Сам дедушка никогда не принимал участия в сборе урожая. С него было довольно и того, что он заложил этот сад. Это событие произошло сразу после его возвращения из тропиков, где он провел без малого тридцать лет.
Бабушка любила рассказывать, как однажды в самом начале весны дедушка оставил ее одну в чужом холодном доме и ушел куда-то на лыжах с рюкзаком за плечами. Через некоторое время он вернулся и привез с собой множество саженцев, которые высадил в землю безукоризненно ровными рядами, должно быть, по образцу кофейных плантаций, на которых работал в молодости. Потом доставил следующую партию, а потом еще и еще.
Бабушка умоляла его опомниться, но дедушка не желал ничего слышать. Он делал рейс за рейсом – сначала на лыжах, а потом, когда стаял снег, без них. Так получился огромный фруктовый сад, истинные размеры которого выявились, лишь когда на деревьях появились плоды. Гордый своим детищем, дедушка стал называть себя консулом. Ну а бабушка, естественно, стала консульшей.
Помню как сейчас: стоит наша «консульша», разгоряченная работой на клубничных грядках, перед тачкой, наполненной свежесобранными ягодами, и с корзинкой на ремне через плечо. Лицо раскраснелось и лоснится от пота, а шляпа на резиновых шнурках висит за спиной. Бабушка добавляет в литровую меру горсть отборных ягод, как вдруг над полем проносится крик: «Эна! Эна показалась в Хэрьярё!» – и бабушка спешит на пристань.

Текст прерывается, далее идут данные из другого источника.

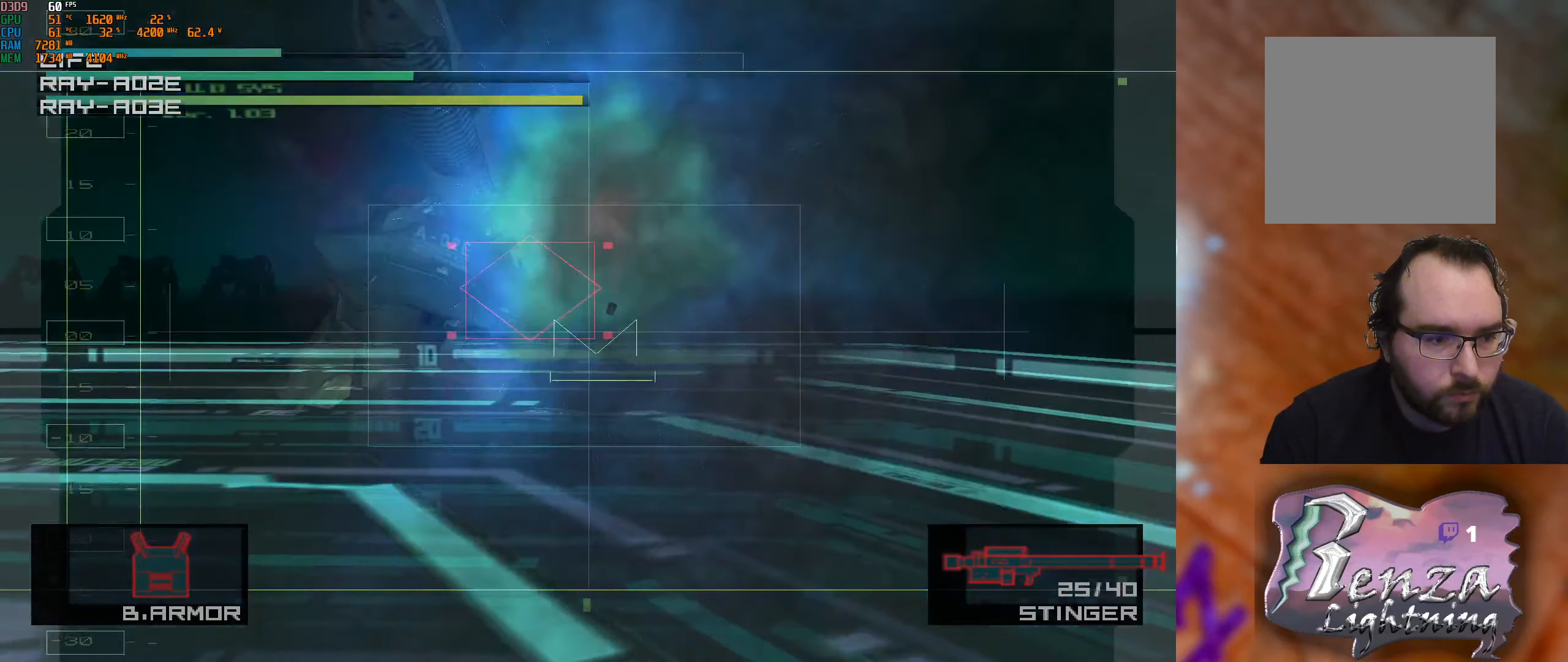
{"buttons": [], "left_stick": "center", "right_stick": "center", "events": [[100, "left_stick", "center"]]}
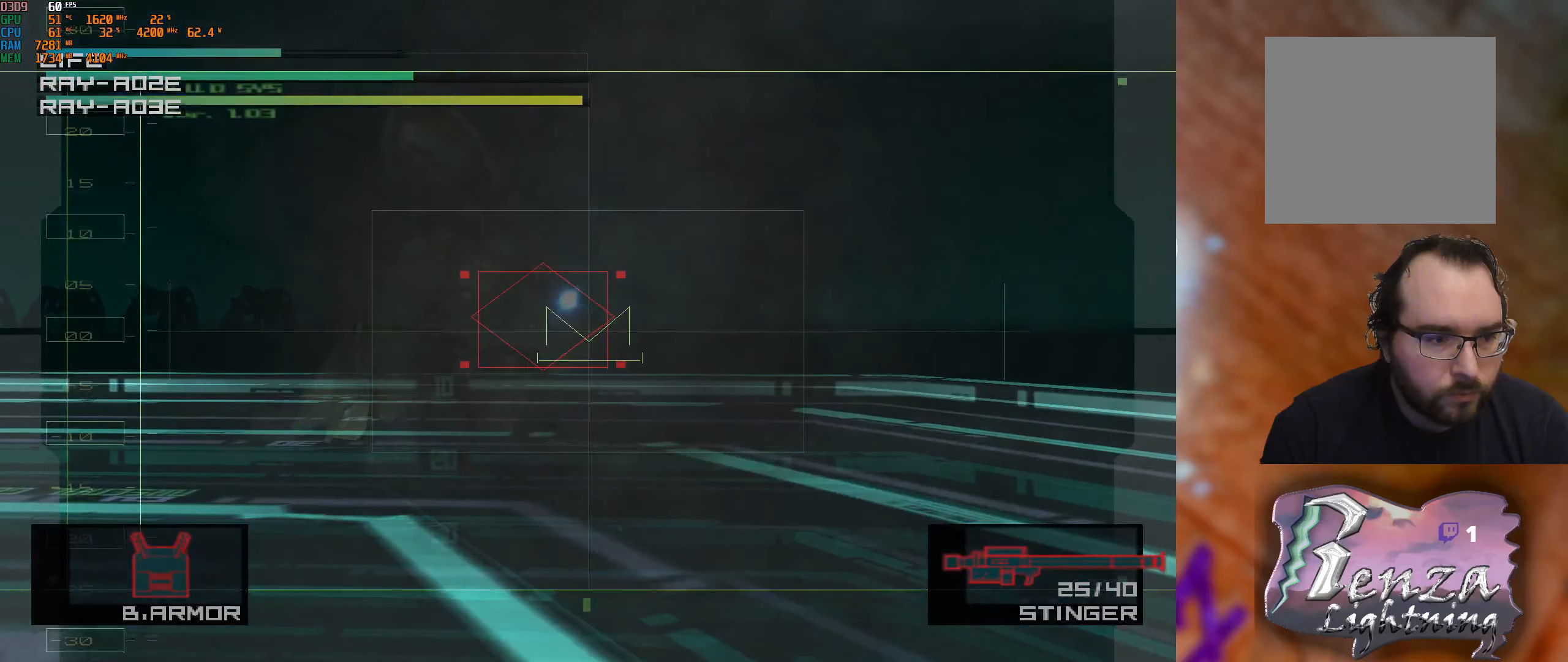
{"buttons": [], "left_stick": "center", "right_stick": "center", "events": []}
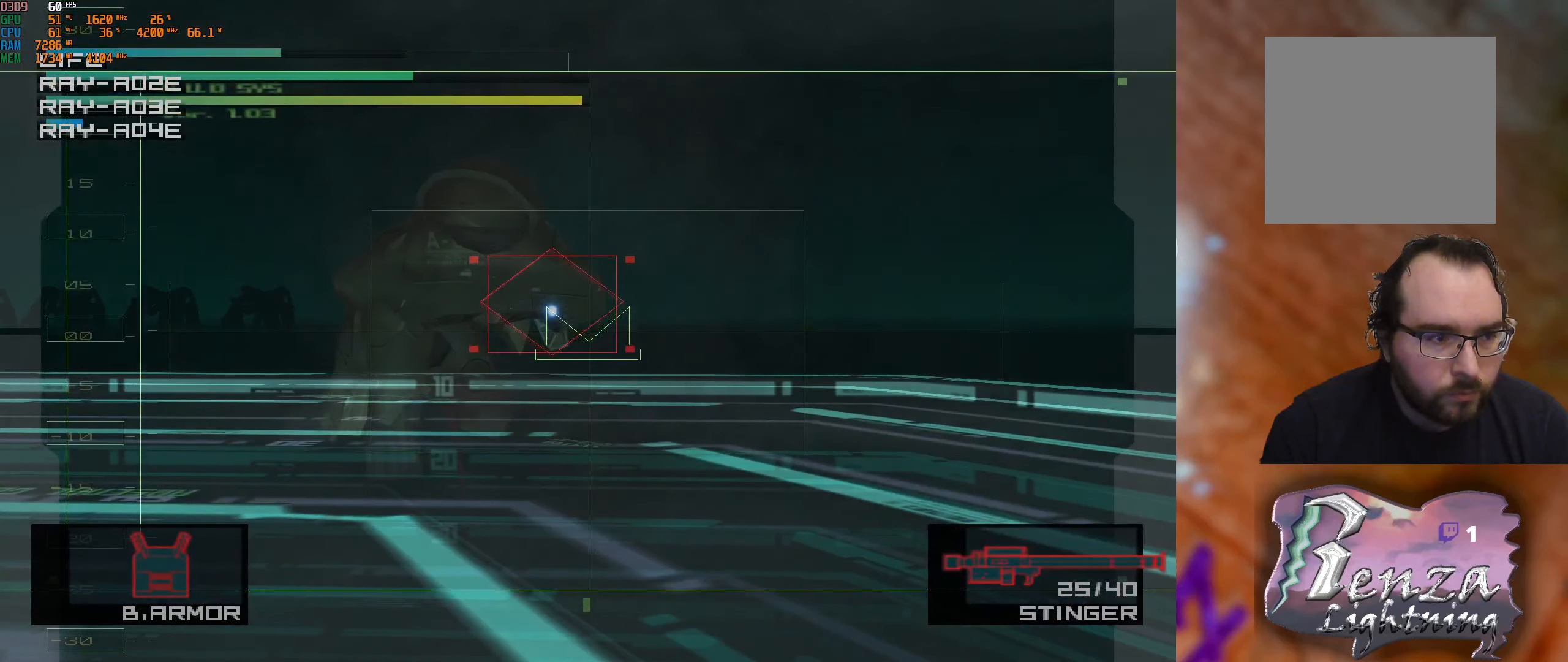
{"buttons": [], "left_stick": "center", "right_stick": "center", "events": []}
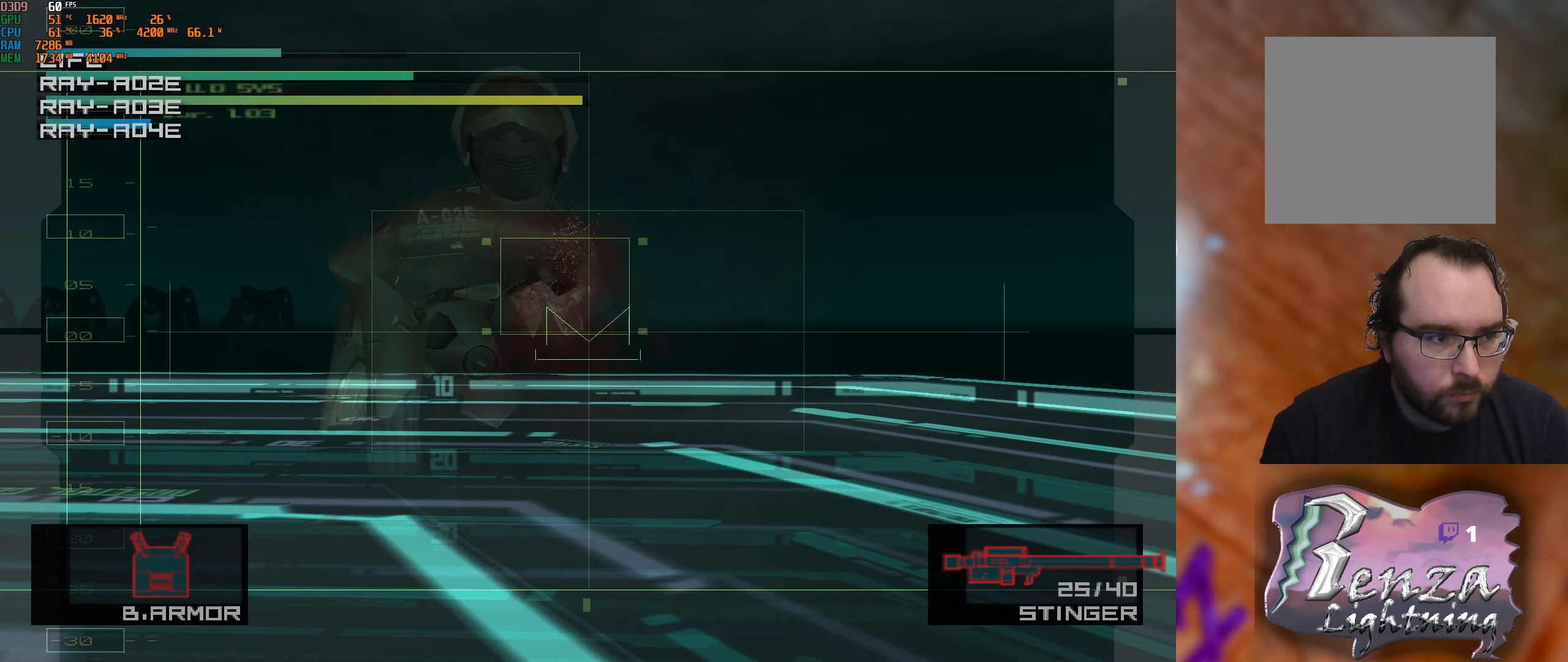
{"buttons": [], "left_stick": "center", "right_stick": "center", "events": [[250, "left_stick", "up"], [467, "left_stick", "center"]]}
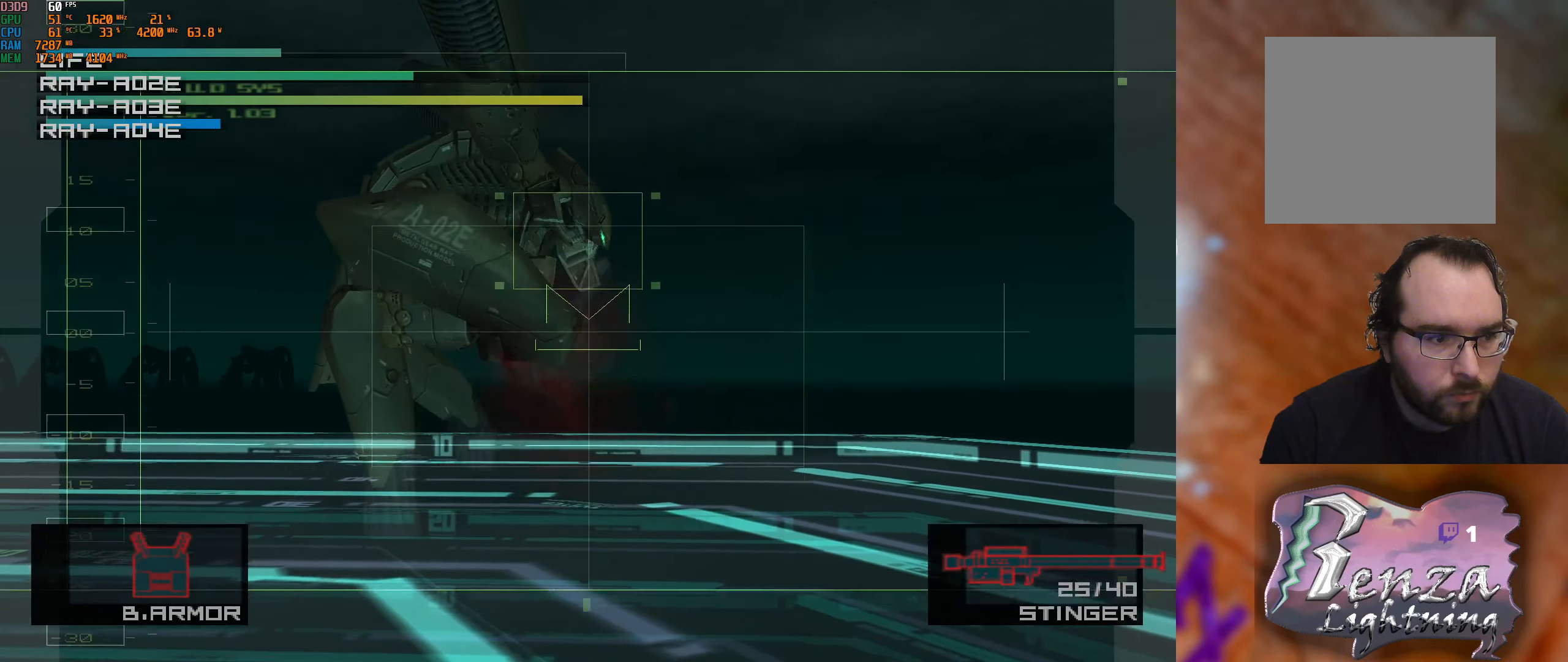
{"buttons": [], "left_stick": "center", "right_stick": "center", "events": [[67, "left_stick", "up-left"], [234, "left_stick", "up-right"], [250, "X", "down"], [317, "left_stick", "center"], [334, "X", "up"]]}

Скоро «Эна I» или «Эна II» отчалит из Хэрьярё, и тогда действительно придется поторопиться. Столичные покупатели достойны самой лучшей клубники. Я уже представляю себе крупные, блестящие ягоды из Эльхольмсвика где-нибудь на Сенной площади в Стокгольме, где ими торгует одна старушка, которая постоянно берет товар у бабушки с дедушкой. Бабушка немного жульничает, выкладывая сверху самые красивые экземпляры.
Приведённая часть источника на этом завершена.